Records for the task Block Start

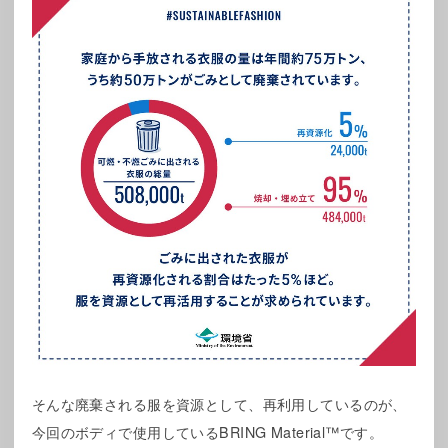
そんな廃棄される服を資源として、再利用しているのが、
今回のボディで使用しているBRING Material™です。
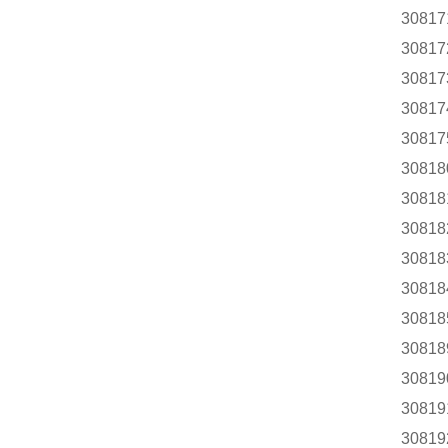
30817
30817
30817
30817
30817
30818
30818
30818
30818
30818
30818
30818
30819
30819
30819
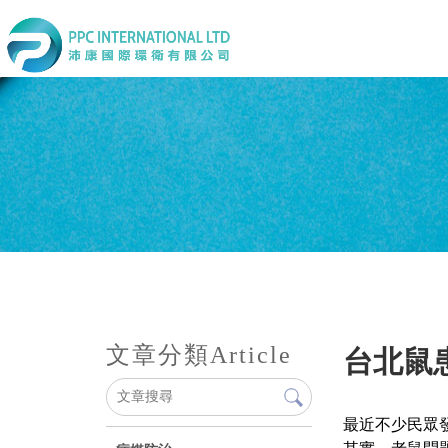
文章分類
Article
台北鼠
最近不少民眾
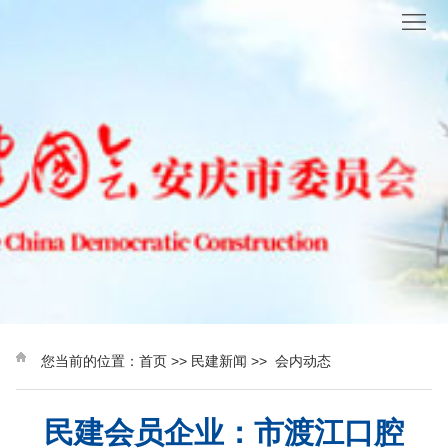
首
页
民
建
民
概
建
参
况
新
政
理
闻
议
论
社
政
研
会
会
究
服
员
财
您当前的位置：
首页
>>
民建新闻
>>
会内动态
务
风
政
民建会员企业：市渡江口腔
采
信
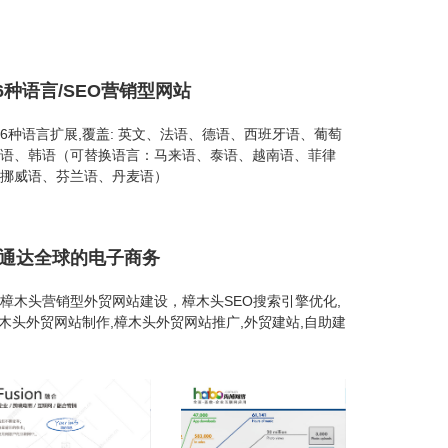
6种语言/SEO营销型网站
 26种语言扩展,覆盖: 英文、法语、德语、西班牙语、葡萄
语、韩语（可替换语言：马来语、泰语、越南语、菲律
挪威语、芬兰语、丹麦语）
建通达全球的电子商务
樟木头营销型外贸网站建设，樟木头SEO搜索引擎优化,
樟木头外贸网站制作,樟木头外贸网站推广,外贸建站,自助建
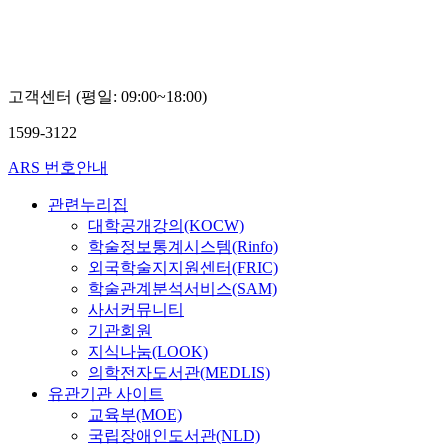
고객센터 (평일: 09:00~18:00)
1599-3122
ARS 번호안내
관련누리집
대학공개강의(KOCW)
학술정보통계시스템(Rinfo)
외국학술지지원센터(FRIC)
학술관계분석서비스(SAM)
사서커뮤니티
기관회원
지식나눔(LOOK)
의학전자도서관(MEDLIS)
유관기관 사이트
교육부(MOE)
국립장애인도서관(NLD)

Records for the task Block End
Records for the task Block Start

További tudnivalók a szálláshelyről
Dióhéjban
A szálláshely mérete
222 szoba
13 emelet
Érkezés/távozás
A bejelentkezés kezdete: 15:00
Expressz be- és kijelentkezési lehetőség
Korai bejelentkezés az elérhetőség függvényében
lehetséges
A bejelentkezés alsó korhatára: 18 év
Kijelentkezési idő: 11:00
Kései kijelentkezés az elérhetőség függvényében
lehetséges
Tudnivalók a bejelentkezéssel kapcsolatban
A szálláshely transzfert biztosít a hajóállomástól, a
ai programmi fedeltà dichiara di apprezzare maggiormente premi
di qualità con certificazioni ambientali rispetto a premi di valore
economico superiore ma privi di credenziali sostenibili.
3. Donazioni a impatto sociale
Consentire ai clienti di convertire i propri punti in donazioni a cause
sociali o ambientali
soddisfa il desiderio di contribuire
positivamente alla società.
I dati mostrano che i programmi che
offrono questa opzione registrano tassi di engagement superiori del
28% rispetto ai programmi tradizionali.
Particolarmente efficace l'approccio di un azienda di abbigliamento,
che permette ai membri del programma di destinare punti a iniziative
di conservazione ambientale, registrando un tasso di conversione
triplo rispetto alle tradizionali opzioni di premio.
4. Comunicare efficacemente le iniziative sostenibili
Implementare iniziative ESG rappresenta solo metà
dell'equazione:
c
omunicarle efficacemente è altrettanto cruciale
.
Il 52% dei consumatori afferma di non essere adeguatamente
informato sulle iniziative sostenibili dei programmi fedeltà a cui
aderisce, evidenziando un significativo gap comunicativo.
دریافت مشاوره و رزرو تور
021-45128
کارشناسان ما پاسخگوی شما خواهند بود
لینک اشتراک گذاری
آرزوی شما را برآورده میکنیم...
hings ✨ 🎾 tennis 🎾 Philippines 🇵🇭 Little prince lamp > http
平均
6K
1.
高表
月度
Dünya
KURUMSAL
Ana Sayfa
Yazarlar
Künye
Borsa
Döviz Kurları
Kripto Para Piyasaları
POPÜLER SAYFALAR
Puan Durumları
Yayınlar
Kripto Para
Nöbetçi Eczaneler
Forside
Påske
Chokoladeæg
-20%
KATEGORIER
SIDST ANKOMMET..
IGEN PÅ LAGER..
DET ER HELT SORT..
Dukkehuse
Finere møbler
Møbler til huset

Records for the task Block End

_Work task_
Print the lines of the records exactly as they appear, from the line containing "További tudnivalók a szálláshelyről" down to the line containing "di qualità con", including both of those lines.

_Response_
További tudnivalók a szálláshelyről
Dióhéjban
A szálláshely mérete
222 szoba
13 emelet
Érkezés/távozás
A bejelentkezés kezdete: 15:00
Expressz be- és kijelentkezési lehetőség
Korai bejelentkezés az elérhetőség függvényében
lehetséges
A bejelentkezés alsó korhatára: 18 év
Kijelentkezési idő: 11:00
Kései kijelentkezés az elérhetőség függvényében
lehetséges
Tudnivalók a bejelentkezéssel kapcsolatban
A szálláshely transzfert biztosít a hajóállomástól, a
ai programmi fedeltà dichiara di apprezzare maggiormente premi
di qualità con certificazioni ambientali rispetto a premi di valore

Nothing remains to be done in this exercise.